WORK REQUIRED -> Copy out each line of the material below that contains the string "Paolo". Case matters.
____________
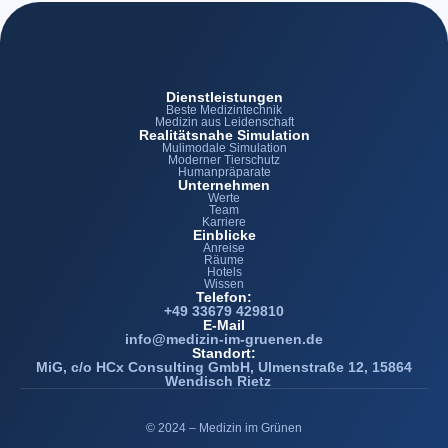
Dienstleistungen
Beste Medizintechnik
Medizin aus Leidenschaft
Realitätsnahe Simulation
Mulimodale Simulation
Moderner Tierschutz
Humanpräparate
Unternehmen
Werte
Team
Karriere
Einblicke
Anreise
Räume
Hotels
Wissen
Telefon:
+49 33679 429810
E-Mail
info@medizin-im-gruenen.de
Standort:
MiG, c/o HCx Consulting GmbH, Ulmenstraße 12, 15864
Wendisch Rietz
© 2024 – Medizin im Grünen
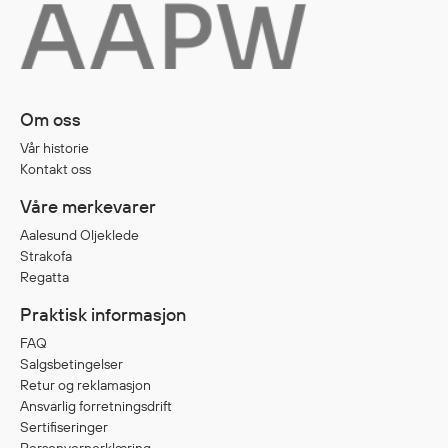
Diverse
Hode- og lommelykter
Sekker og bagger
Om oss
Hygiene
Vår historie
Mygg- og flåttmiddel
Kontakt oss
Våre merkevarer
Aalesund Oljeklede
Strakofa
Regatta
Praktisk informasjon
FAQ
Salgsbetingelser
Retur og reklamasjon
Ansvarlig forretningsdrift
Sertifiseringer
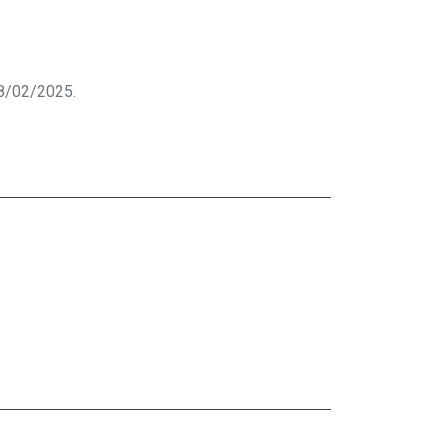
 08/02/2025.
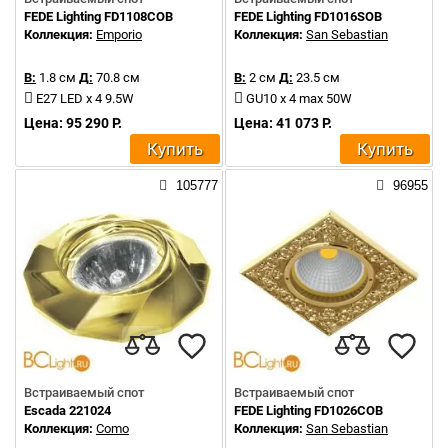
FEDE Lighting FD1108COB
FEDE Lighting FD1016SOB
Коллекция:
Emporio
Коллекция:
San Sebastian
В:
1.8 см
Д:
70.8 см
В:
2 см
Д:
23.5 см
E27 LED x 4 9.5W
GU10 x 4 max 50W
Цена: 95 290 Р.
Цена: 41 073 Р.
Купить
Купить
105777
96955
Встраиваемый спот
Встраиваемый спот
Escada 221024
FEDE Lighting FD1026COB
Коллекция:
Como
Коллекция:
San Sebastian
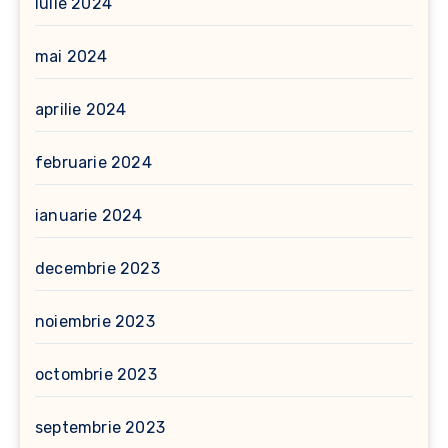
iulie 2024
mai 2024
aprilie 2024
februarie 2024
ianuarie 2024
decembrie 2023
noiembrie 2023
octombrie 2023
septembrie 2023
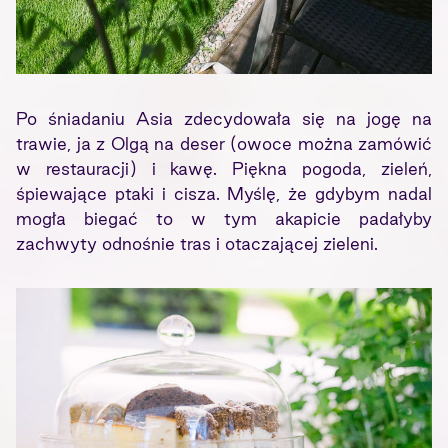
Po śniadaniu Asia zdecydowała się na jogę na
trawie, ja z Olgą na deser (owoce można zamówić
w restauracji) i kawę. Piękna pogoda, zieleń,
śpiewające ptaki i cisza. Myślę, że gdybym nadal
mogła biegać to w tym akapicie padałyby
zachwyty odnośnie tras i otaczającej zieleni.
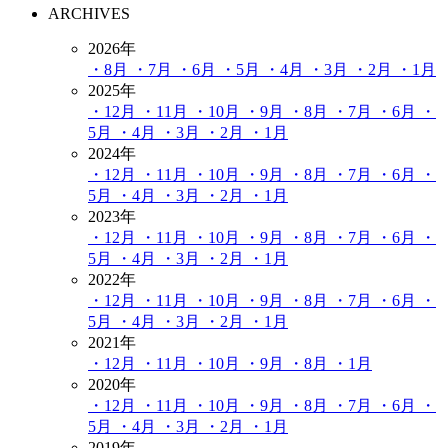
ARCHIVES
2026年
・8月
・7月
・6月
・5月
・4月
・3月
・2月
・1月
2025年
・12月
・11月
・10月
・9月
・8月
・7月
・6月
・
5月
・4月
・3月
・2月
・1月
2024年
・12月
・11月
・10月
・9月
・8月
・7月
・6月
・
5月
・4月
・3月
・2月
・1月
2023年
・12月
・11月
・10月
・9月
・8月
・7月
・6月
・
5月
・4月
・3月
・2月
・1月
2022年
・12月
・11月
・10月
・9月
・8月
・7月
・6月
・
5月
・4月
・3月
・2月
・1月
2021年
・12月
・11月
・10月
・9月
・8月
・1月
2020年
・12月
・11月
・10月
・9月
・8月
・7月
・6月
・
5月
・4月
・3月
・2月
・1月
2019年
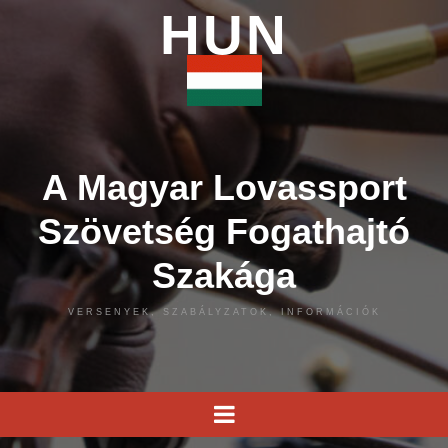
HUN
A Magyar Lovassport
Szövetség Fogathajtó
Szakága
VERSENYEK, SZABÁLYZATOK, INFORMÁCIÓK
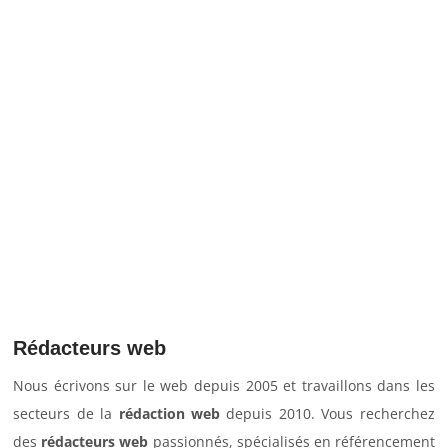
Rédaction de Newsletter et

séquences e-mailing
Rédaction d'e-books et guides
l
destination
Rédacteurs web
Nous écrivons sur le web depuis 2005 et travaillons dans les
secteurs de la
rédaction web
depuis 2010. Vous recherchez
des
rédacteurs web
passionnés, spécialisés en référencement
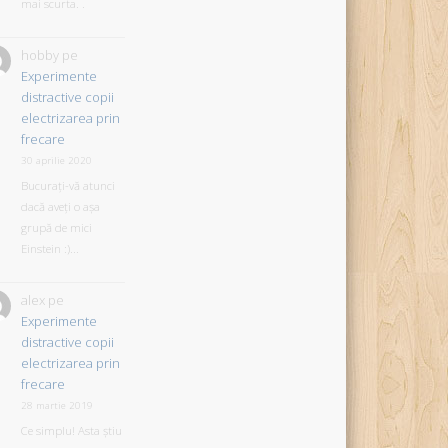
mai scurta. .
hobby
pe
Experimente
distractive copii
electrizarea prin
frecare
30 aprilie 2020
Bucurați-vă atunci
dacă aveți o așa
grupă de mici
Einstein :)...
alex
pe
Experimente
distractive copii
electrizarea prin
frecare
28 martie 2019
Ce simplu! Asta știu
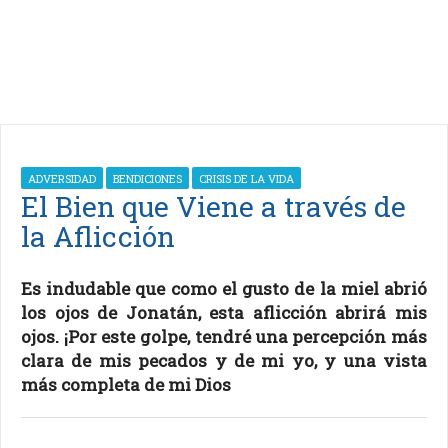
ADVERSIDAD
BENDICIONES
CRISIS DE LA VIDA
El Bien que Viene a través de
la Aflicción
Es indudable que como el gusto de la miel abrió
los ojos de Jonatán, esta aflicción abrirá mis
ojos. ¡Por este golpe, tendré una percepción más
clara de mis pecados y de mi yo, y una vista
más completa de mi Dios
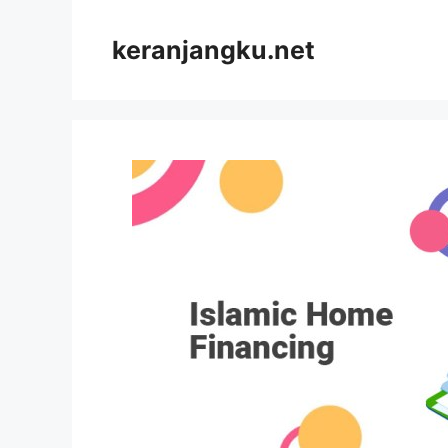
Skip
to
keranjangku.net
content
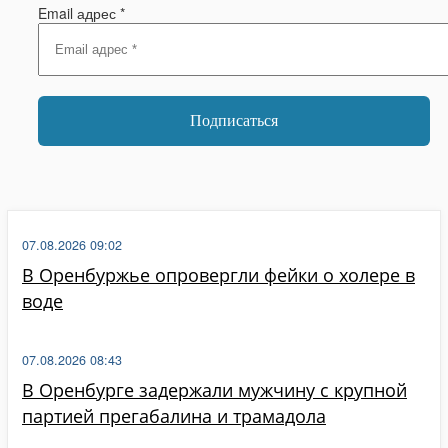
Email адрес
*
07.08.2026 09:02
В Оренбуржье опровергли фейки о холере в
воде
07.08.2026 08:43
В Оренбурге задержали мужчину с крупной
партией прегабалина и трамадола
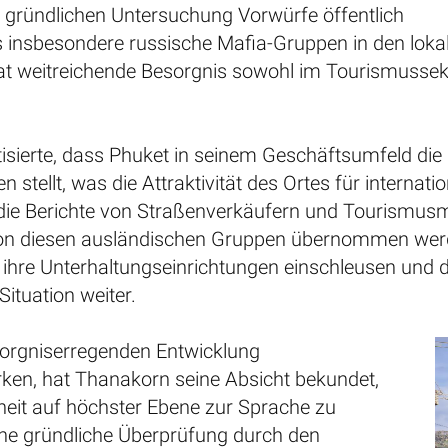
r gründlichen Untersuchung Vorwürfe öffentlich
 insbesondere russische Mafia-Gruppen in den lokal
at weitreichende Besorgnis sowohl im Tourismussekt
isierte, dass Phuket in seinem Geschäftsumfeld die Q
en stellt, was die Attraktivität des Ortes für interna
 die Berichte von Straßenverkäufern und Tourismusmi
 diesen ausländischen Gruppen übernommen werden
ihre Unterhaltungseinrichtungen einschleusen und dur
Situation weiter.
orgniserregenden Entwicklung
ken, hat Thanakorn seine Absicht bekundet,
heit auf höchster Ebene zur Sprache zu
ine gründliche Überprüfung durch den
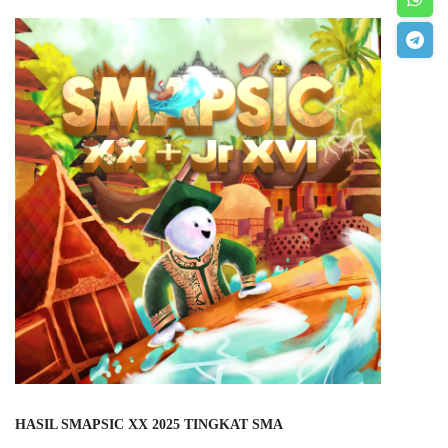
HASIL SMAPSIC XX 2025 TINGKAT SMA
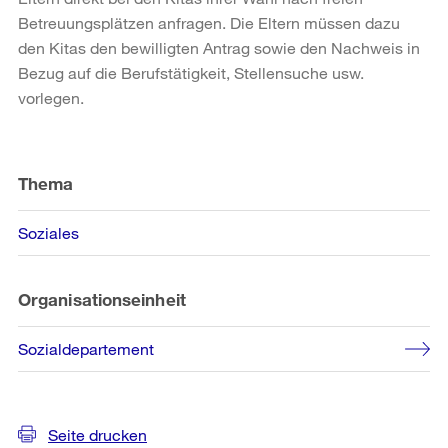
Betreuungsplätzen anfragen. Die Eltern müssen dazu
den Kitas den bewilligten Antrag sowie den Nachweis in
Bezug auf die Berufstätigkeit, Stellensuche usw.
vorlegen.
Weitere
Informationen
Thema
Soziales
Organisationseinheit
Sozialdepartement
Seite drucken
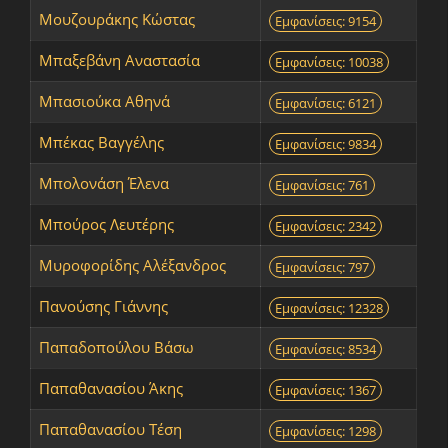
Μουζουράκης Κώστας
Εμφανίσεις: 9154
Μπαξεβάνη Αναστασία
Εμφανίσεις: 10038
Μπασιούκα Αθηνά
Εμφανίσεις: 6121
Μπέκας Βαγγέλης
Εμφανίσεις: 9834
Μπολονάση Έλενα
Εμφανίσεις: 761
Μπούρος Λευτέρης
Εμφανίσεις: 2342
Μυροφορίδης Αλέξανδρος
Εμφανίσεις: 797
Πανούσης Γιάννης
Εμφανίσεις: 12328
Παπαδοπούλου Βάσω
Εμφανίσεις: 8534
Παπαθανασίου Άκης
Εμφανίσεις: 1367
Παπαθανασίου Τέση
Εμφανίσεις: 1298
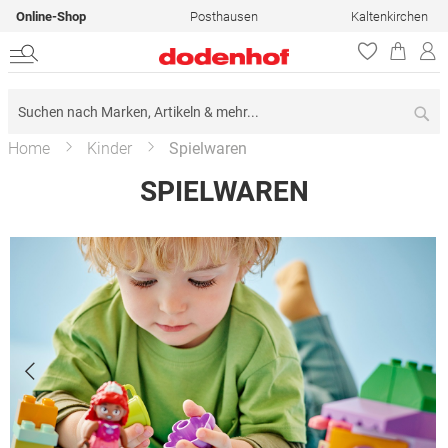
Online-Shop
Posthausen
Kaltenkirchen
Su
Home
Kinder
Spielwaren
SPIELWAREN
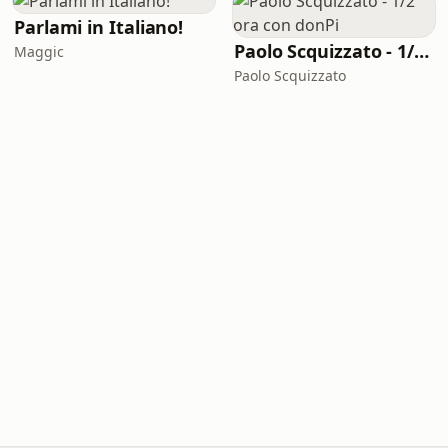
Parlami in Italiano!
Paolo Scquizzato - 1/2 ora con donPi
Maggic
Paolo Scquizzato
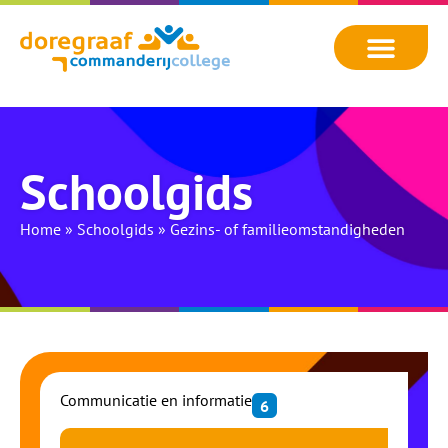
Schoolgids
Home
»
Schoolgids
»
Gezins- of familieomstandigheden
Communicatie en informatie
6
____________
SOLUTION FOR THIS PROBLEM ->
Paolo Scquizzato - 1/2 ora con donPi
Paolo Scquizzato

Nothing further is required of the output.